━━━━━ Extract provided

Complementary and alternative medicine
What’s considered an alternative therapy is a moving target. Get the facts about what CAM means and its changing role in health care.
Complementary and alternative medicine has never been more popular. Nearly 40 percent of adults report using complementary and alternative medicine, also called CAM for short. Doctors are embracing CAM therapies, too, often combining them with mainstream medical therapies — spawning the term “integrative medicine.”
What are some examples of CAM therapies?
Exactly what’s considered alternative medicine changes constantly as treatments undergo testing and move into the mainstream. To make sense of the many therapies available, it helps to look at how they’re classified by the National Center for Complementary and Alternative Medicine (NCCAM):
- Whole medical systems
- Mind-body medicine
- Biologically based practices
- Manipulative and body-based practices
- Energy medicine
Keep in mind that the distinctions between therapies aren’t always clear-cut, and some systems use techniques from more than one category.
Whole medical systems
A system isn’t just a single practice or remedy — such as massage — but many practices that center on a philosophy, such as the power of nature or the presence of energy in your body. Examples of whole medical systems include:
- Ancient healing systems. These healing systems arose long before conventional Western medicine and include ayurveda from India and traditional Chinese medicine.
- Homeopathy. This approach uses minute doses of a substance that cause symptoms to stimulate the body’s self-healing response.
- Naturopathy. This approach focuses on noninvasive treatments to help your body do its own healing and uses a variety of practices, such as massage, acupuncture, herbal remedies, exercise and lifestyle counseling.
Mind-body techniques strengthen the communication between your mind and your body. CAM practitioners say these two systems must be in harmony for you to stay healthy. Examples of mind-body connection techniques include meditation, prayer, relaxation and art therapies.
Biologically based practices
Examples include dietary supplements and herbal remedies. These treatments use ingredients found in nature. Examples of herbs include ginseng, ginkgo and echinacea; examples of other dietary supplements include selenium, glucosamine sulfate and SAMe. Herbs and supplements can be taken as teas, oils, syrups, powders, tablets or capsules.

━━━━━━━━━━

• [Activity] List the categories the National Center for Complementary and Alternative Medicine uses to classify therapies, as given in the text on complementary and alternative medicine. The rows after this point are separate from the text on complementary and alternative medicine.

━━━━━ Given records

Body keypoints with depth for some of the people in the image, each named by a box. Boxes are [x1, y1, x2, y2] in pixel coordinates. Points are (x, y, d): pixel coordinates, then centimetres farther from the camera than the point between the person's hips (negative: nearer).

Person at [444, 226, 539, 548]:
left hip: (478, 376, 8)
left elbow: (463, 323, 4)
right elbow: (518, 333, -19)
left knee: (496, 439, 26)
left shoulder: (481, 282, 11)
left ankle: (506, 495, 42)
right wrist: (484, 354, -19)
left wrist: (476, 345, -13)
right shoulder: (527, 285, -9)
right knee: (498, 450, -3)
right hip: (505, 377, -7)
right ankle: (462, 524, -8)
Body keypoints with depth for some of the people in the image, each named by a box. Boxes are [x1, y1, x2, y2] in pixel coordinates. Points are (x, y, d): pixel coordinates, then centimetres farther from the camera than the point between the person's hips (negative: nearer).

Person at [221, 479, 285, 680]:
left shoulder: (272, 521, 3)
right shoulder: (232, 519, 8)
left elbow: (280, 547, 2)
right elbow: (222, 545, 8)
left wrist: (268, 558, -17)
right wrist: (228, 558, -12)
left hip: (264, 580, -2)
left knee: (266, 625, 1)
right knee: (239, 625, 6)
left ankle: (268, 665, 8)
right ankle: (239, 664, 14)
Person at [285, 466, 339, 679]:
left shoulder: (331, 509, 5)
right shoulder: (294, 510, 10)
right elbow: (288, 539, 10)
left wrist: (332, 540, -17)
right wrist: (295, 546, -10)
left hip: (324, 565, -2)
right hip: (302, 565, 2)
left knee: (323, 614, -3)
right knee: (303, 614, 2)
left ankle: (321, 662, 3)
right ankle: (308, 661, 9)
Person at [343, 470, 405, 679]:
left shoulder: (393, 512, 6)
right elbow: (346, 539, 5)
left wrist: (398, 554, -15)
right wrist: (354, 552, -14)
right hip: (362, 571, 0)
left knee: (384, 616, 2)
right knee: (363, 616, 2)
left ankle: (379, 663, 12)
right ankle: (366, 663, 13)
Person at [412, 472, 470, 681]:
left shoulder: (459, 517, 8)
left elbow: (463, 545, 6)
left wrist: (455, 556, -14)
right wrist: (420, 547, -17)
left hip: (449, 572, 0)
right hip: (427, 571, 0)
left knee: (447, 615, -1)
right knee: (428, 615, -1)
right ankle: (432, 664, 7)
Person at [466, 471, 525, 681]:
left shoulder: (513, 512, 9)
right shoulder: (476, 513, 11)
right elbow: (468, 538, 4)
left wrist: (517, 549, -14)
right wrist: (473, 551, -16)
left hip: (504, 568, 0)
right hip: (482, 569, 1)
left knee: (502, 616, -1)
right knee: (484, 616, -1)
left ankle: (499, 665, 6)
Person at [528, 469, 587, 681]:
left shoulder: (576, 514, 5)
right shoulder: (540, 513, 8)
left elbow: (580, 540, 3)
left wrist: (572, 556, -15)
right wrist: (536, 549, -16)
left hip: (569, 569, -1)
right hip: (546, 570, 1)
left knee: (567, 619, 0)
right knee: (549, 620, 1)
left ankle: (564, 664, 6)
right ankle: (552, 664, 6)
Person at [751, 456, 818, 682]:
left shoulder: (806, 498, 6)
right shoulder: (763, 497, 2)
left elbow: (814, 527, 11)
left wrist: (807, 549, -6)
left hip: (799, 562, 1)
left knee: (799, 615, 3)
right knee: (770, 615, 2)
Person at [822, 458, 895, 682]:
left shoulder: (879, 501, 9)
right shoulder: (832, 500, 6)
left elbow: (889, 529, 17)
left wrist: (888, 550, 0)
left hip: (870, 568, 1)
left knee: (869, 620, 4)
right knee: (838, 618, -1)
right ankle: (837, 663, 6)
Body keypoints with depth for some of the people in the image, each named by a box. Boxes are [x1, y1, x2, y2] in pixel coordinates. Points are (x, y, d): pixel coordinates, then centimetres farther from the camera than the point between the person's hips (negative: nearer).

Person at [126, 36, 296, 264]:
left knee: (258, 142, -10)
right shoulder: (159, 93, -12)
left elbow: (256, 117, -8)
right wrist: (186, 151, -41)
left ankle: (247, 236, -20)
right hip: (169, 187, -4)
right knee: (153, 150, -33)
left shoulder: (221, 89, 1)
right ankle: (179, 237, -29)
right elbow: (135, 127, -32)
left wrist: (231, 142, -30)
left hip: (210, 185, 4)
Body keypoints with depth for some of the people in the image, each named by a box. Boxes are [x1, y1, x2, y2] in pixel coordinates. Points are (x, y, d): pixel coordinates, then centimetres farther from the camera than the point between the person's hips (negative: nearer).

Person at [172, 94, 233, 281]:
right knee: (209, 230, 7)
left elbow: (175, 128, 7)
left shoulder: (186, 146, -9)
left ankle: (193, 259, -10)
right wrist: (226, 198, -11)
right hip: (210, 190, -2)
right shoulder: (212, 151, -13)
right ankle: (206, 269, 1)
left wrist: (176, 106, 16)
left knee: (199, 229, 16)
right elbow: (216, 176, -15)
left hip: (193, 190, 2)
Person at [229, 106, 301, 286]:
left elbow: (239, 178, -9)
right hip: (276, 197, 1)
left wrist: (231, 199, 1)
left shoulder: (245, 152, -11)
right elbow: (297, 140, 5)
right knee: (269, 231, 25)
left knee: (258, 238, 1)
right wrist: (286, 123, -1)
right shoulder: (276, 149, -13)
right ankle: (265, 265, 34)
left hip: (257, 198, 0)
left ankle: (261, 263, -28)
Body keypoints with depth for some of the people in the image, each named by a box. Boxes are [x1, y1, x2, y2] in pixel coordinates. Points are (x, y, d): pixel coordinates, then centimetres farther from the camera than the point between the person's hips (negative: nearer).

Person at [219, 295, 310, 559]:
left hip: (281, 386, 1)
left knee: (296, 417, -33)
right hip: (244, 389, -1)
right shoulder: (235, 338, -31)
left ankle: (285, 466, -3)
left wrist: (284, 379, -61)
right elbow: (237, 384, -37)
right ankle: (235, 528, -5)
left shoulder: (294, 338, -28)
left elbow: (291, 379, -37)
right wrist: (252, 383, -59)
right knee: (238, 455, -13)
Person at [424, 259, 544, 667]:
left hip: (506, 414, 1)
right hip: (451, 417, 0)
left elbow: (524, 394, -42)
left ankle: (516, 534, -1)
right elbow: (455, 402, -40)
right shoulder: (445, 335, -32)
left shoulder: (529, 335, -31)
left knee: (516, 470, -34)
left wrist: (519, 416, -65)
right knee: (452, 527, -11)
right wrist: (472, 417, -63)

━━━━━━━━━━

• [Response to this exercise]
- Whole medical systems
- Mind-body medicine
- Biologically based practices
- Manipulative and body-based practices
- Energy medicine